Tennessee hires a search firm to help find a replacement for Phillip Fulmer

KNOXVILLE, Tenn. — Tennessee athletics director Mike Hamilton has a long list of qualities he’s looking for in the next Tennessee coach but no timeline on which to hire him.

“I’m more concerned about hiring the right candidate than I am about how quickly we get it done. I do think that we need to be expedient and go about our business as quickly as is possible,” Hamilton said in his last public comments before hiring someone to replace Phillip Fulmer.

The right candidate, Hamilton said, is one who has a lot of integrity, is a proven leader, is good at recruiting and building a staff and can work as a salesman to promote Tennessee.

Fans have been sharing their own thoughts with the AD what they’re looking for in the next coach. It runs the gamut, but there is one general theme.

“The thing you tend to get more than anything from fans is somebody that generates excitement in the fan base,” Hamilton said. “You can define that in a lot of different ways, whether it’s offensive firepower or energy on the sidelines.”

Fulmer announced Monday that he would accept the university’s request for him to step aside at the end of the season after 17 years as coach at the request of the university. The Vols are 3-6 this season and 1-5 in the SEC.

The nationwide search for Fulmer’s replacement could mean Tennessee hires its first coach without strong ties to the program in decades. Since beloved Volunteers coach Gen. Robert R. Neyland retired in 1952 because of declining health, Tennessee coaches have had strong ties to the school or were hand-picked by athletic directors without much of a search.

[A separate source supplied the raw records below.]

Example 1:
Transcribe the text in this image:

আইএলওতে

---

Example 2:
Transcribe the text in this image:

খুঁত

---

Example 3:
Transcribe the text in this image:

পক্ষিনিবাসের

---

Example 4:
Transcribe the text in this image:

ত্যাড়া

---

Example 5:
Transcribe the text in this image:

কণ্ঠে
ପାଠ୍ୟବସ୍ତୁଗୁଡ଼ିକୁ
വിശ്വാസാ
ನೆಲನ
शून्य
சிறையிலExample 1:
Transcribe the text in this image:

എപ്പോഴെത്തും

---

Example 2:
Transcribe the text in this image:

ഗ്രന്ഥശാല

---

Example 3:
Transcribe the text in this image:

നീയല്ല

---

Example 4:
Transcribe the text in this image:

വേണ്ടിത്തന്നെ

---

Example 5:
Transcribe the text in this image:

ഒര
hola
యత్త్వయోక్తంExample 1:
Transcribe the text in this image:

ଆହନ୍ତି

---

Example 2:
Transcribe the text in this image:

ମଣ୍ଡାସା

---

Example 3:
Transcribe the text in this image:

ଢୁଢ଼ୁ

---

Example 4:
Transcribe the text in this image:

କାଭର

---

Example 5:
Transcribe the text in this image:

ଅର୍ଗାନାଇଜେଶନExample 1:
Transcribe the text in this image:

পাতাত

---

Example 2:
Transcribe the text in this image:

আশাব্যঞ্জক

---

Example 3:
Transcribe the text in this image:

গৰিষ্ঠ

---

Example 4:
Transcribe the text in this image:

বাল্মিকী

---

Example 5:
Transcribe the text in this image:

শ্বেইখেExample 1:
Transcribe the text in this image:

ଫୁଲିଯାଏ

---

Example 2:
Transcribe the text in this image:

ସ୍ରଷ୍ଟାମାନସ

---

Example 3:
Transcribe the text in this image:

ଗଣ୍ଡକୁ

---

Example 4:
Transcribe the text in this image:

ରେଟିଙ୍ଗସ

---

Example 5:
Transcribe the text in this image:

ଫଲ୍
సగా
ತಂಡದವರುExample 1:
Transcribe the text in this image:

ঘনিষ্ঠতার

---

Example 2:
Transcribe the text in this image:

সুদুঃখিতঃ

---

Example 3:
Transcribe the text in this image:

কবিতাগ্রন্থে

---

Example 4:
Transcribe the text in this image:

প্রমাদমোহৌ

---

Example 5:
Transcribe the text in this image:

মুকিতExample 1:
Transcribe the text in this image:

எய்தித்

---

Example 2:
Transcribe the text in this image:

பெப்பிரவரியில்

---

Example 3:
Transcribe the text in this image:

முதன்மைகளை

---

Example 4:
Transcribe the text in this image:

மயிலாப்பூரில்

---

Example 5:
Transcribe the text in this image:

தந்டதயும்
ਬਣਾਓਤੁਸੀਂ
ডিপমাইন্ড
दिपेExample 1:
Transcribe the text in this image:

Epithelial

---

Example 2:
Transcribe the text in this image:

This will be Hamilton’s most high-profile coaching hire in his five years as AD. Aside from Pearl, his only other significant hire to date has been Tennessee baseball coach Todd Raleigh.

Hamilton has hired Neinas Sports Service in Bolder, Colo., to assist in the search. The firm is headed up by Chuck Neinas, the former head of the College Football Association and Big XII commissioner.

Hamilton said he would ask Fulmer if he has any information he thinks will be vital to the search process but understands that the search might not be something Fulmer feels comfortable participating in.

Fulmer said when asked Tuesday about helping with the search that he was a “Tennessee guy.”

“If I’m asked if I can help Tennessee, I’m going to help Tennessee any way I can,” he said.

Hamilton said he’s received a tremendous number of e-mails from fans about the decision for Fulmer to step down, with a split response. That’s to be expected, he said.

“It’s only natural that we will have some dissent in any decision we would make. And if we had not made this decision there would have been dissent on that decision,” he said.

Hamilton said he plans to announce his coaching hire soon after it’s made, even if that decision comes before a potential bowl game, should Tennessee be invited to one.

He also said it would be up to the next coach to decide whether to retain any of Tennessee’s assistant coaches, who are contracted through June 2010, or coordinators, who are signed through June 2011.

“Obviously they’re subject to termination if a new coach doesn’t retain them,” Hamilton said. “I have good things to say about every single coach on our staff. And I’ll do anything I can to help them if they don’t end up being able to stay here.”